• Provided material:
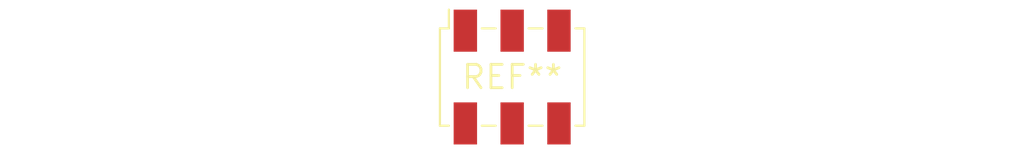
<source format=kicad_pcb>
(kicad_pcb (version 20240108) (generator pcbnew)

  (general
    (thickness 1.6)
  )

  (paper "A4")
  (layers
    (0 "F.Cu" signal)
    (31 "B.Cu" signal)
    (32 "B.Adhes" user "B.Adhesive")
    (33 "F.Adhes" user "F.Adhesive")
    (34 "B.Paste" user)
    (35 "F.Paste" user)
    (36 "B.SilkS" user "B.Silkscreen")
    (37 "F.SilkS" user "F.Silkscreen")
    (38 "B.Mask" user)
    (39 "F.Mask" user)
    (40 "Dwgs.User" user "User.Drawings")
    (41 "Cmts.User" user "User.Comments")
    (42 "Eco1.User" user "User.Eco1")
    (43 "Eco2.User" user "User.Eco2")
    (44 "Edge.Cuts" user)
    (45 "Margin" user)
    (46 "B.CrtYd" user "B.Courtyard")
    (47 "F.CrtYd" user "F.Courtyard")
    (48 "B.Fab" user)
    (49 "F.Fab" user)
    (50 "User.1" user)
    (51 "User.2" user)
    (52 "User.3" user)
    (53 "User.4" user)
    (54 "User.5" user)
    (55 "User.6" user)
    (56 "User.7" user)
    (57 "User.8" user)
    (58 "User.9" user)
  )

  (setup
    (pad_to_mask_clearance 0)
    (pcbplotparams
      (layerselection 0x00010fc_ffffffff)
      (plot_on_all_layers_selection 0x0000000_00000000)
      (disableapertmacros false)
      (usegerberextensions false)
      (usegerberattributes false)
      (usegerberadvancedattributes false)
      (creategerberjobfile false)
      (dashed_line_dash_ratio 12.000000)
      (dashed_line_gap_ratio 3.000000)
      (svgprecision 4)
      (plotframeref false)
      (viasonmask false)
      (mode 1)
      (useauxorigin false)
      (hpglpennumber 1)
      (hpglpenspeed 20)
      (hpglpendiameter 15.000000)
      (dxfpolygonmode false)
      (dxfimperialunits false)
      (dxfusepcbnewfont false)
      (psnegative false)
      (psa4output false)
      (plotreference false)
      (plotvalue false)
      (plotinvisibletext false)
      (sketchpadsonfab false)
      (subtractmaskfromsilk false)
      (outputformat 1)
      (mirror false)
      (drillshape 1)
      (scaleselection 1)
      (outputdirectory "")
    )
  )

  (net 0 "")

  (footprint "Samtec_HLE-103-02-xxx-DV_2x03_P2.54mm_Horizontal" (layer "F.Cu") (at 0 0))

)

</source>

• Aim of the task:
When you return the records, keep every word unchanged and drop the pictures.

• Solved exercise:
<source format=kicad_pcb>
(kicad_pcb (version 20240108) (generator pcbnew)

  (general
    (thickness 1.6)
  )

  (paper "A4")
  (layers
    (0 "F.Cu" signal)
    (31 "B.Cu" signal)
    (32 "B.Adhes" user "B.Adhesive")
    (33 "F.Adhes" user "F.Adhesive")
    (34 "B.Paste" user)
    (35 "F.Paste" user)
    (36 "B.SilkS" user "B.Silkscreen")
    (37 "F.SilkS" user "F.Silkscreen")
    (38 "B.Mask" user)
    (39 "F.Mask" user)
    (40 "Dwgs.User" user "User.Drawings")
    (41 "Cmts.User" user "User.Comments")
    (42 "Eco1.User" user "User.Eco1")
    (43 "Eco2.User" user "User.Eco2")
    (44 "Edge.Cuts" user)
    (45 "Margin" user)
    (46 "B.CrtYd" user "B.Courtyard")
    (47 "F.CrtYd" user "F.Courtyard")
    (48 "B.Fab" user)
    (49 "F.Fab" user)
    (50 "User.1" user)
    (51 "User.2" user)
    (52 "User.3" user)
    (53 "User.4" user)
    (54 "User.5" user)
    (55 "User.6" user)
    (56 "User.7" user)
    (57 "User.8" user)
    (58 "User.9" user)
  )

  (setup
    (pad_to_mask_clearance 0)
    (pcbplotparams
      (layerselection 0x00010fc_ffffffff)
      (plot_on_all_layers_selection 0x0000000_00000000)
      (disableapertmacros false)
      (usegerberextensions false)
      (usegerberattributes false)
      (usegerberadvancedattributes false)
      (creategerberjobfile false)
      (dashed_line_dash_ratio 12.000000)
      (dashed_line_gap_ratio 3.000000)
      (svgprecision 4)
      (plotframeref false)
      (viasonmask false)
      (mode 1)
      (useauxorigin false)
      (hpglpennumber 1)
      (hpglpenspeed 20)
      (hpglpendiameter 15.000000)
      (dxfpolygonmode false)
      (dxfimperialunits false)
      (dxfusepcbnewfont false)
      (psnegative false)
      (psa4output false)
      (plotreference false)
      (plotvalue false)
      (plotinvisibletext false)
      (sketchpadsonfab false)
      (subtractmaskfromsilk false)
      (outputformat 1)
      (mirror false)
      (drillshape 1)
      (scaleselection 1)
      (outputdirectory "")
    )
  )

  (net 0 "")

  (footprint "Samtec_HLE-103-02-xxx-DV_2x03_P2.54mm_Horizontal" (layer "F.Cu") (at 0 0))

)

</source>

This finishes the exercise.